Dark bark gleaming with rain damp.
And the grey slates of the rooves-
gleaming with rain damp.
Wet wing of the Cormorant.
Inland now and fishing the canals
Black shapes swallowed by water,
ripples radiating around an absence.
Sky of forgiving grey.
Blocks of muted colour. Clouds low in the sky.
Haphazard arrangement of material and form,
planes
of brick and pebbledash
boundaries
of courragated iron and barbed wire.
Lichen on roof tiles.
Slow rivers of mud;
Industrial Effluent.
Tyres.
Shopping Trollies,
a landscape of light-industry, derelict warehouses,
rat warrens, buddliea bushes, gregarious birds.
The low marshland of the East.
Roads follow river
east to estuary,
The Wind is salty, carries
sea-birds with it, flapping
and squawking.
I uncovered gardens of wild weed and flower behind churches and railway tracks.
Alongside indolent rivers and neglected canals.

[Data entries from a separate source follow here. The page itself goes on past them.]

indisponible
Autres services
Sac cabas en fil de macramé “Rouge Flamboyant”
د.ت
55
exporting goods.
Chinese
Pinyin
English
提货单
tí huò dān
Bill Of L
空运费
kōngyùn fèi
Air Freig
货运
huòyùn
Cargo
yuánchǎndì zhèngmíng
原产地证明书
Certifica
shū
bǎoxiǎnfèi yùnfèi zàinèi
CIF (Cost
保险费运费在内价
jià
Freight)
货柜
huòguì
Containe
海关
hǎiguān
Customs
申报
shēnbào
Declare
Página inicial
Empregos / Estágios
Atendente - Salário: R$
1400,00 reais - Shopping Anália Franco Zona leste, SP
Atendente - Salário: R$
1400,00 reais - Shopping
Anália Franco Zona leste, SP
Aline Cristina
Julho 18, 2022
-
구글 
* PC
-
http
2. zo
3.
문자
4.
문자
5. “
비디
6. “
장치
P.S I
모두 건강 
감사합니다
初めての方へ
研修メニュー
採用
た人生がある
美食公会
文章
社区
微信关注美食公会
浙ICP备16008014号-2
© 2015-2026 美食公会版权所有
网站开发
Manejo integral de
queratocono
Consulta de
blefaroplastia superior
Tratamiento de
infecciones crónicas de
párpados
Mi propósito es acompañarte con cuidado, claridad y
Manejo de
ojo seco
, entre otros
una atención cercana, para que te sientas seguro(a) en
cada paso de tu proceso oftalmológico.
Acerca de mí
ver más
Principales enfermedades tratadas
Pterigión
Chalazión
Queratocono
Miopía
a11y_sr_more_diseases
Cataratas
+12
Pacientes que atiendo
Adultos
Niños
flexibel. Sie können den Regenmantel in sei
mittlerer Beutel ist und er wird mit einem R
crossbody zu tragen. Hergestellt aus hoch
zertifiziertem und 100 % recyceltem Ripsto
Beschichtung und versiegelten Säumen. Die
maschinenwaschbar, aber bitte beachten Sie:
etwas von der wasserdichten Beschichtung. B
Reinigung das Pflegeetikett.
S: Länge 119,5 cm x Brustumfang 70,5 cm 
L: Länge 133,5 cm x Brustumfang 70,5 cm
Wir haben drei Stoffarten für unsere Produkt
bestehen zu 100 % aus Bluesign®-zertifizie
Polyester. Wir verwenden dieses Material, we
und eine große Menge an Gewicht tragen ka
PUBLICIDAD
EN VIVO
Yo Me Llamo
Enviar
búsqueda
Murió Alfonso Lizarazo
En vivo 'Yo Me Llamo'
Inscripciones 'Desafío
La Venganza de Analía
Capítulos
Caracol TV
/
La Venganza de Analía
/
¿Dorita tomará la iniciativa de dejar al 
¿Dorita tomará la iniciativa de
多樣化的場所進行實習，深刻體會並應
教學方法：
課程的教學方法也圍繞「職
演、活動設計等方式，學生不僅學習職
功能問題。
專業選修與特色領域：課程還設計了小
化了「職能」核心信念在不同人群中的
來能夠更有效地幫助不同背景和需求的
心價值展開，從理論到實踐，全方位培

Gardens of brick and rubble.
Rust gardens. Knots of metal.
Dandelion and Crab apple,
bindweed and hawthorn.
Gravestones take root
in the shadow of Yew trees,
Flower Sporadically,
 

luka

Well-known member
That was my landscape. Iain Sinclair did a good job of capturing the poetry that belonged to those landscapes at the time. No need to dwell on it.